The eeriest silence, the loudest explosion - The Square Ball 21/10/21


LOUD & QUIET

Written by Rob Conlon

Sure, it’s nothing to celebrate, but for all the talk about where Leeds United’s 1-0 defeat at Southampton ranks among the poorest performances under Marcelo Bielsa, it doesn’t take much looking back to find a day of similar distress.

Ignoring defeats to clubs whose budgets could buy them fifty Lewis O’Briens, when Leeds visited the south coast thirteen Premier League games ago, returning defeated after barely giving the goalkeeper a shot to save, fans were asking if it was the worst we’d played in the Bielsa era. Brighton were the hosts, winning 2-0, a comprehensive beating the scoreline did not do justice. Leeds had two shots on target and Patrick Bamford played like a proto-Rodrigo, subbed off after just fifteen touches in an hour. Raphinha and Kalvin Phillips were both missing from the line-up, and it was impossible to envisage how we could ever win a game without them both.
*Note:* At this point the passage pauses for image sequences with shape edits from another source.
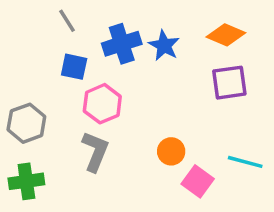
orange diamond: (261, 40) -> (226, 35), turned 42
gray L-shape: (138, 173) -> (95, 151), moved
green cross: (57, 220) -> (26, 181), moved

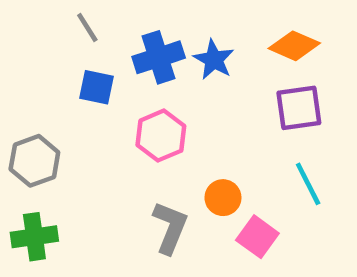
pink hexagon: (102, 104) -> (161, 136), moved
gray L-shape: (95, 151) -> (170, 228), moved
cyan line: (245, 162) -> (308, 184), moved, turned 48

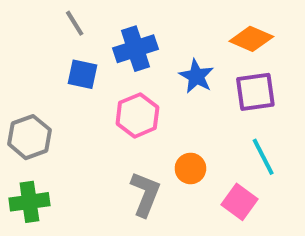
blue star: (214, 60) -> (196, 76), moved
pink square: (257, 237) -> (240, 202), moved

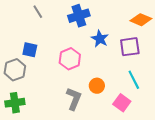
orange diamond: (251, 39) -> (141, 20), moved
blue cross: (135, 49) -> (79, 16), moved
blue square: (82, 74) -> (30, 50), moved

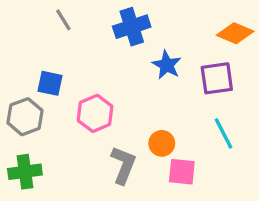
pink hexagon: (70, 59) -> (95, 113), moved
pink square: (122, 103) -> (182, 172), moved, turned -30

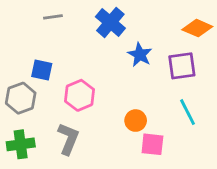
gray line: (63, 20) -> (53, 17), turned -66
blue cross: (132, 27) -> (110, 22), turned -32
gray L-shape: (123, 165) -> (68, 139), moved

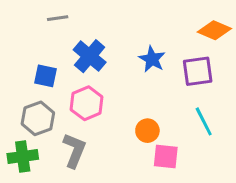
blue cross: (110, 22) -> (90, 56), moved
gray hexagon: (21, 98) -> (38, 118), moved

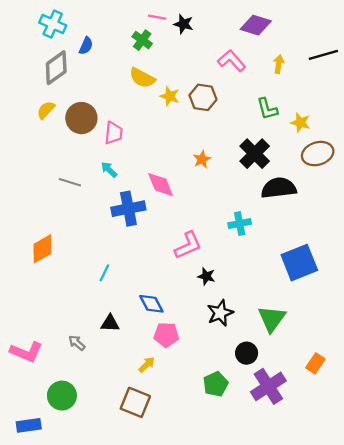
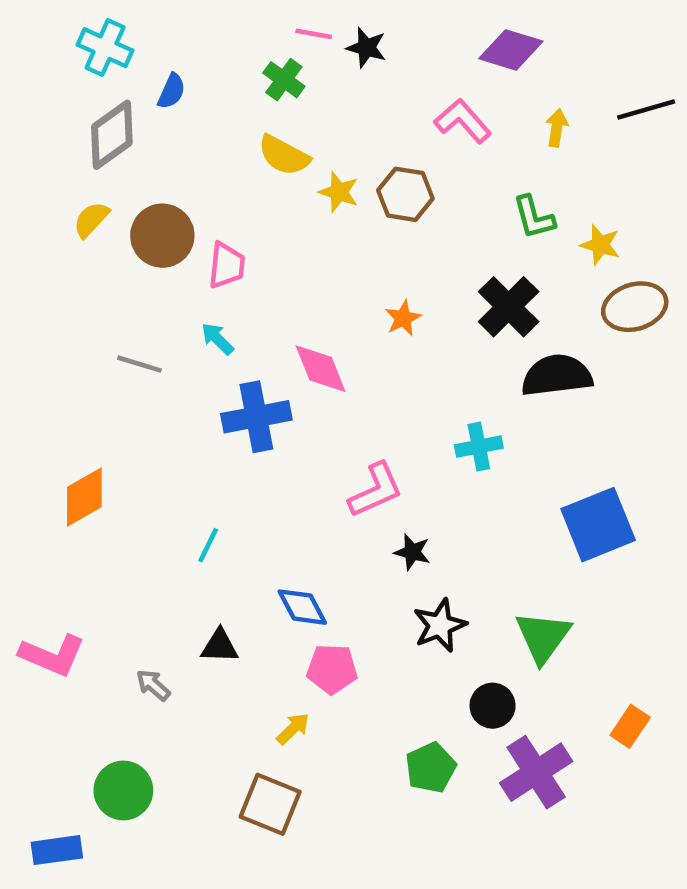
pink L-shape: (26, 352) -> (52, 655), moved

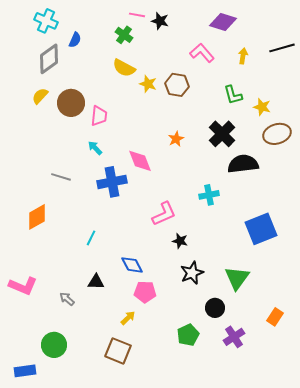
gray line: (139, 364) -> (61, 177), moved
purple cross: (536, 772) -> (234, 337), size x0.7

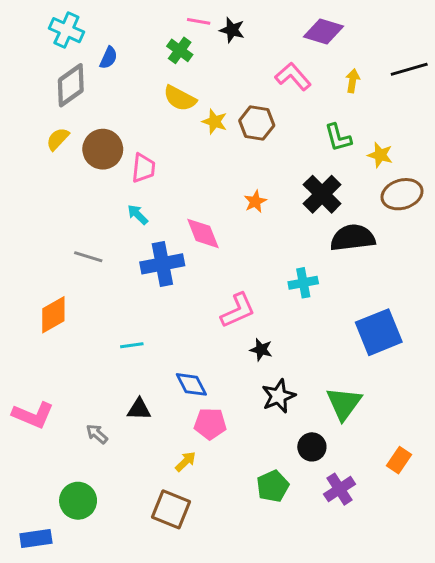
cyan line: (91, 238) -> (132, 345), turned 56

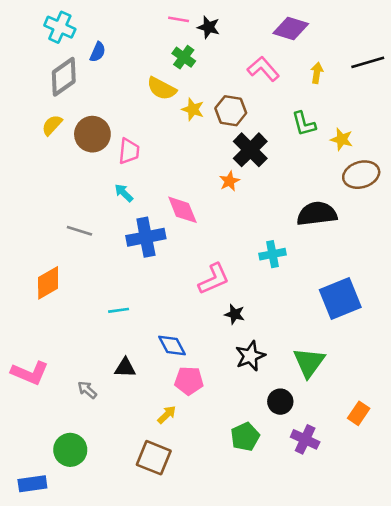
green cross: (180, 50) -> (184, 57), moved
black cross: (322, 194) -> (250, 150), moved
purple cross: (340, 489) -> (305, 439), turned -32

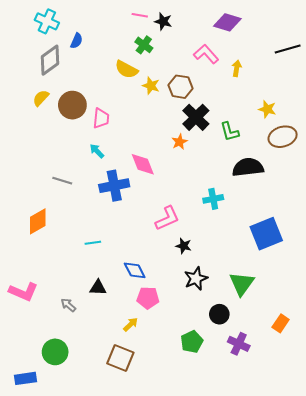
yellow arrow: (317, 73) -> (237, 68), moved
green L-shape: (304, 124) -> (230, 132), moved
We didn’t have to wait long for an answer. A week later, Tottenham came to Elland Road trying to justify their European Super League delusions. Phillips and Raphinha were now fit enough to play, but Bielsa named the same limp eleven anyway, much to the dismay of Leeds Twitter. Bielsa knew they had performed below levels they were capable of. He wanted them to prove they hadn’t become bad players overnight, which doesn’t mean they won’t occasionally play badly.

Leeds proved their manager right, winning 3-1 as the old muscle memory of Bielsaball returned. Robin Koch played as a holding midfielder, Stuart Dallas was on the wing, Tyler Roberts was the number 10. It was fine. Leeds were already winning 2-1 when Raphinha came on and set Rodrigo up to score the third. Phillips stayed on the bench until the 90th minute. Covering the game in the absence of Phil Hay, The Athletic’s George Caulkin was evangelical about what he witnessed from the same set of players we wanted throwing in the bin seven days earlier. ‘Leeds United have two front feet,’ he wrote. ‘They do not compromise and there is no respite and when plan, identity, fitness and form all slot together, there is no more exhilarating or exhausting sight.’

There is no point pretending Saturday’s defeat at Southampton was full of promise and optimism. Likewise, there is no need to think those players will always be as bad as they were at St Mary’s. The turnaround may not even have to be as drastic to beat Wolves at Elland Road in Leeds’ next fixture, particularly if Bielsa decides to restore Raphinha and Phillips to the team.

One intriguing difference to help us gauge how this squad has evolved between Premier League campaigns will be the presence of a crowd. Leeds were able to tear into Tottenham with clear heads and only the sound of Bielsa’s barks in their ears. They will be playing against Wolves in front of a sold-out Elland Road, knowing they wasted the release of tension that came from beating Watford. In a recent interview with La Media Inglesa, Victor Orta touched upon crowd psychology in Leeds. “Here the fans don’t whistle, they murmur, which is worse,” he said.

Elland Road will be rocking come kick-off against Wolves, and if Leeds start as quickly as they did against Tottenham in May it will stay that way. Part of me wants to see how our players react if they don’t make an early breakthrough and the stadium becomes a collective of murmurs. ‘Leeds do not play like silence,’ Caulkin wrote after the win over Spurs. ‘They play like the boom of cannon fire.’ But sometimes the loudest explosions come right after the eeriest silences.